George regarded the select committee system at Westminster as “the jewel in the crown of our legislature” because it provided a means to hold any government to account. After first winning his seat in February 1974, he was appointed to the defence select committee in 1979, when the new system was introduced, and would later tell a Commons debate in 1992 that a properly functioning and financed select committee system could help redress the inexorable decline of the legislature. “If we simply allow the government to get away with telling us what to do and tinkering with the existing system, we shall deserve to slip even further into political impotence,” he said.

He remained a member of the committee until he was obliged to stand down in 2005 because of a rule limiting the chairmanship to two parliamentary terms. It was a measure of his status in the post that he had been made a member of the privy council in 2001, a highly unusual mark of respect for a backbencher.

He was born in Mountain Ash, Glamorgan, the only child of Edgar George, a former police officer who became the head of security for the National Coal Board in south Wales, and his wife Phyllis (nee Thomas). He won a place at the grammar school in Mountain Ash, studied for a BA in politics at the University College of Wales, Swansea, and, after two years working as an assistant lecturer in social studies at Glamorgan Polytechnic (now the University of Glamorgan, 1964-66), qualified for an MA at the University of Warwick.

He lectured in politics at Manchester Polytechnic (now Manchester Metropolitan University, 1968-70) and as a senior lecturer at Birmingham Polytechnic (Birmingham City University) until winning Walsall South from the Conservatives in Labour’s unexpected victory in the first 1974 election.

In his maiden speech in the debate on Denis Healey’s first budget as Labour chancellor, George described his constituency as one of the workshops in the heart of the country that had helped produce much of the wealth of the land, but of which there was very little evidence on the streets of Walsall, where in some areas 20% of his electorate faced unemployment.
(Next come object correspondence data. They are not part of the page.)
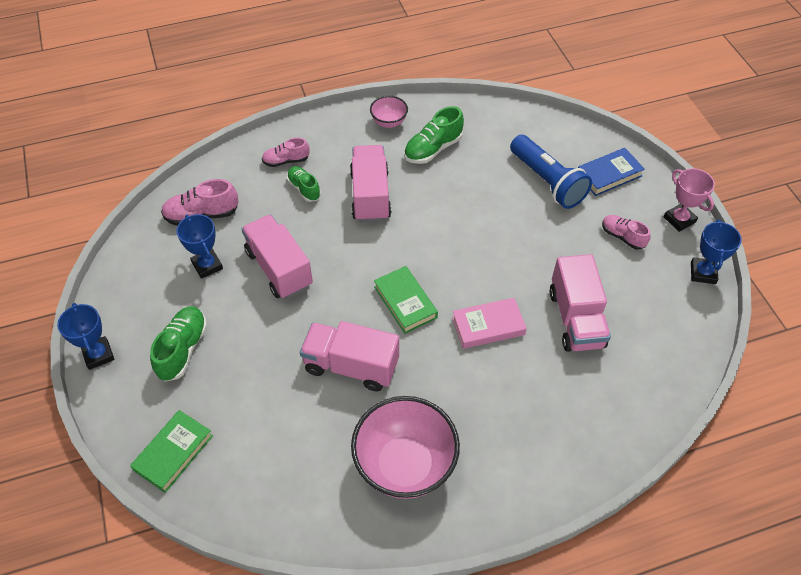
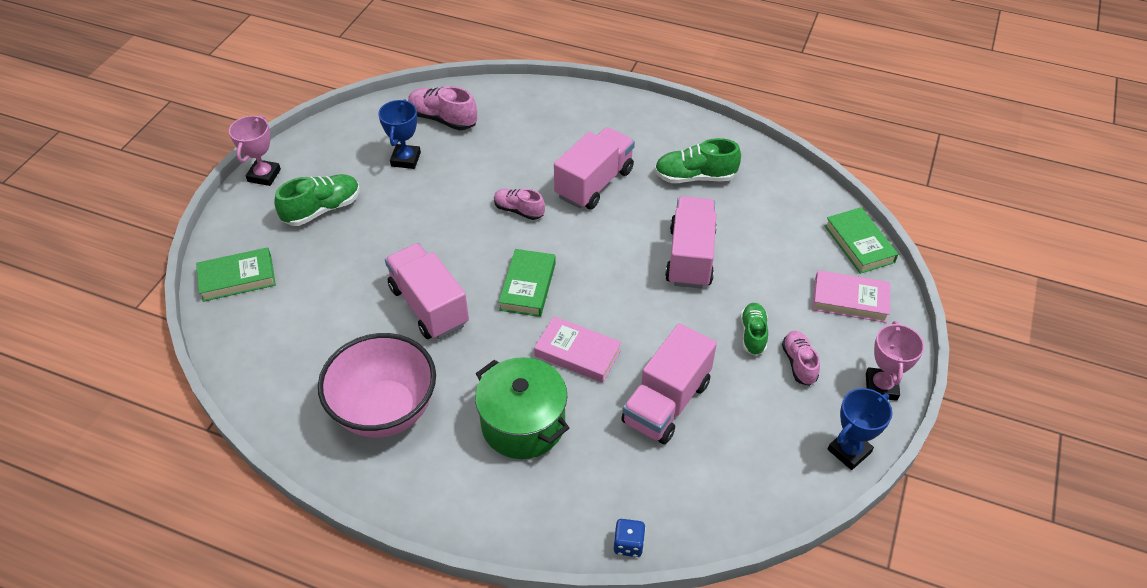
camera: 40 degrees right, 5 degrees down
blue trophy [57,303,114,370] -> pink trophy [229,115,281,186]
pink truck [241,214,313,299] -> pink truck moved to [665,196,717,289]
pink shoe [262,138,309,167] -> pink shoe moved to [494,189,545,220]
green shoe [287,166,321,202] -> green shoe moved to [740,303,768,356]
pink bowl [370,96,408,128] -> none
blue flashlight [510,135,592,209] -> none
blue book [578,148,645,196] -> pink book [812,270,891,323]
none -> green pot [475,357,569,459]
none -> blue dice [614,519,646,557]
none -> green book [825,207,898,274]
His speech evoked his background, raised as he had been in the socialist tradition of the valleys of south Wales.

He had joined the Labour party there, while still an undergraduate in 1963, and his political commitment led him to contest the safe Conservative seat of Southport in the 1970 election. In a more practical demonstration of his political beliefs at that time, from 1970 he also worked as a part-time lecturer for the newly established Open University when the first students were enrolled.

He cut an amiable, if somewhat shambolic, figure in the corridors of the Commons. He seemed to personify the polytechnic lecturer from an early Kingsley Amis’ novel: he was a big man, untidy and dishevelled and always carrying paperwork. He had a voracious appetite for reading and his parliamentary office was remarkable for the quantity of books and papers he had piled on every surface. Even after election as an MP he worked as a visiting lecturer at the University of Essex (1985-86) and as a visiting professor at the University of Portsmouth (from 2009).

He had a wide range of international interests, was a member of a number of parliamentary international groups and published numerous books and articles on defence and foreign affairs. He turned out regularly for the Commons Football Club, of which he was a joint founder, supported Walsall FC and played snooker. He was an unpaid consultant to the Confederation of Long Distance Pigeon Racing Associations, loved Gilbert and Sullivan and, suffering himself from psoriasis, was vice-president of the Psoriasis Association.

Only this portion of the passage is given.